As such we only need to find the \(argmax_i\) of the expression above to find \(C(n,r,k)\), and use that to find \(V(n,r,k)\). Hence we have found a recursive formula for this, which can be solved somewhat efficiently using dynamic programming3 since there will be many values computed repeatedly.

Great, now what?

Well, I still need to implement this, probably in a python notebook that I’ll leave available somewhere (only then can I check how feasible it is to compute this result). If it turns out to be computationally unfeasible (due to huge \(k\)’s) then I’ll try to tackle it in a slightly different way:

Instead of choosing one alternative at a time, I can choose them in a bulk of size \(b\), and then decide how many of that bulk should be used in each alternative (effectively deciding a percentage to be used in each alternative). By having large bulk sizes I could avoid having absurd recursion depths of millions of function calls just to compute this value, instead going for recursion depths of hundreds with bulk sizes of tens of thousands (we can play with this numbers after implementation).
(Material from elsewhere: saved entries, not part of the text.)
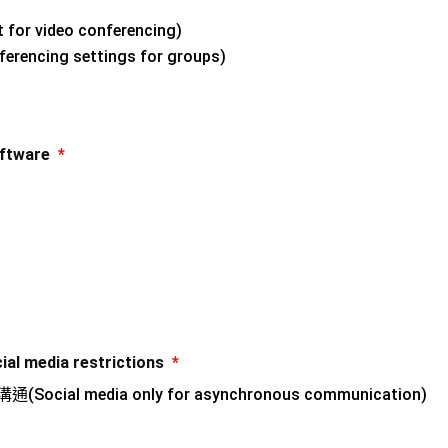
r video conferencing)
encing settings for groups)
ftware
*
media restrictions
*
al media only for asynchronous communication)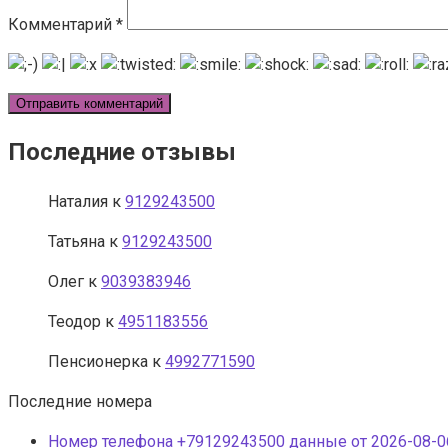
Комментарий
*
Последние отзывы
Наталия
к
9129243500
Татьяна
к
9129243500
Олег
к
9039383946
Теодор
к
4951183556
Пенсионерка
к
4992771590
Последние номера
Номер телефона +79129243500 данные от 2026-08-06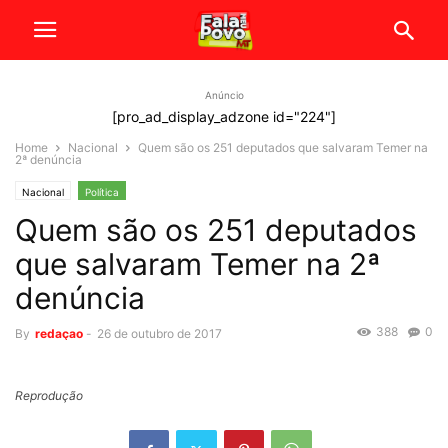
Anúncio
[pro_ad_display_adzone id="224"]
Home
Nacional
Quem são os 251 deputados que salvaram Temer na
2ª denúncia
Nacional
Política
Quem são os 251 deputados
que salvaram Temer na 2ª
denúncia
388
0
By
redaçao
-
26 de outubro de 2017
Reprodução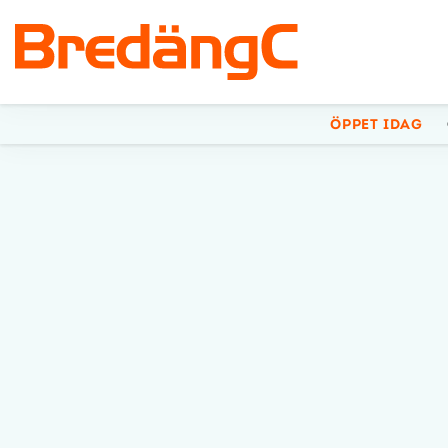
ÖPPET IDAG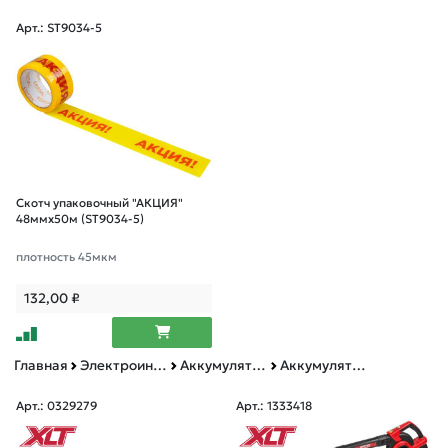
Арт.: ST9034-5
Скотч упаковочный "АКЦИЯ"
48ммх50м (ST9034-5)
плотность 45мкм
132,00
₽
Главная
Электроинструменты BULL, MOLOT, WORTEX, ФИОЛЕНТ
Аккумуляторная техника
Аккумуляторный инструмент на 1 батарее WORTEX "ALL IN ONE"
Арт.: 0329279
Арт.: 1333418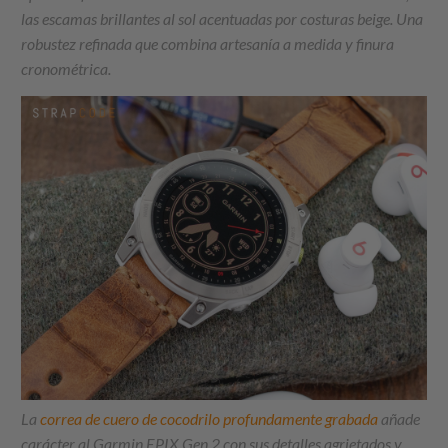
las escamas brillantes al sol acentuadas por costuras beige. Una
robustez refinada que combina artesanía a medida y finura
cronométrica.
La
correa de cuero de cocodrilo profundamente grabada
añade
carácter al Garmin EPIX Gen 2 con sus detalles agrietados y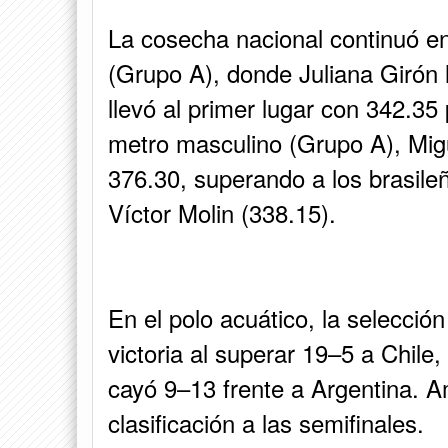
La cosecha nacional continuó en
(Grupo A), donde Juliana Girón 
llevó al primer lugar con 342.35
metro masculino (Grupo A), Mi
376.30, superando a los brasile
Víctor Molin (338.15).
En el polo acuático, la selecció
victoria al superar 19–5 a Chile
cayó 9–13 frente a Argentina. 
clasificación a las semifinales.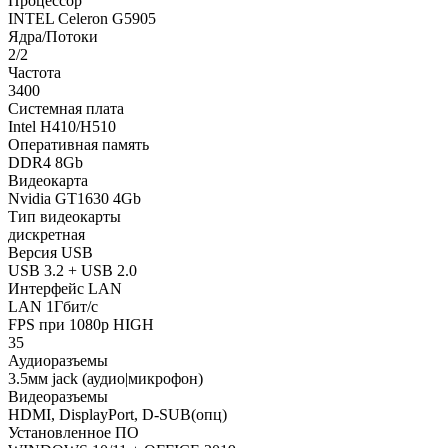
Процессор
INTEL Celeron G5905
Ядра/Потоки
2/2
Частота
3400
Системная плата
Intel H410/H510
Оперативная память
DDR4 8Gb
Видеокарта
Nvidia GT1630 4Gb
Тип видеокарты
дискретная
Версия USB
USB 3.2 + USB 2.0
Интерфейс LAN
LAN 1Гбит/с
FPS при 1080p HIGH
35
Аудиоразъемы
3.5мм jack (аудио|микрофон)
Видеоразъемы
HDMI, DisplayPort, D-SUB(опц)
Установленное ПО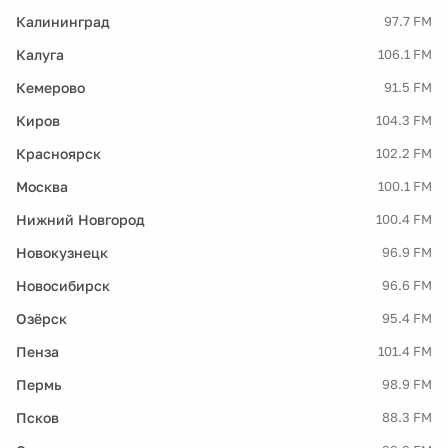
Калининград
97.7 FM
Калуга
106.1 FM
Кемерово
91.5 FM
Киров
104.3 FM
Красноярск
102.2 FM
Москва
100.1 FM
Нижний Новгород
100.4 FM
Новокузнецк
96.9 FM
Новосибирск
96.6 FM
Озёрск
95.4 FM
Пенза
101.4 FM
Пермь
98.9 FM
Псков
88.3 FM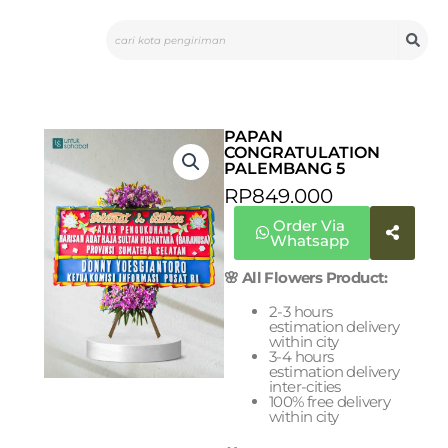
Skip
Search
to
content
PAPAN
CONGRATULATION
PALEMBANG 5
RP
849.000
Order Via
Whatsapp
🌸 All Flowers Product:
2-3 hours
estimation delivery
within city
3-4 hours
estimation delivery
inter-cities
100% free delivery
within city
EDIT: I’ve found this paper online about Batch Size implementations of this problem. I might write a short summary of it after having read it properly.

Footnotes

1 pdf : Probability Density Function and its’ Wikipedia page

2 \(e_i\) : Unit vector along the \(i\)th dimension, i.e. \((0,0,...,0,1,0,...,0)\)

3 I never understood why they call it dynamic programming. There’s nothing dynamic about this technique.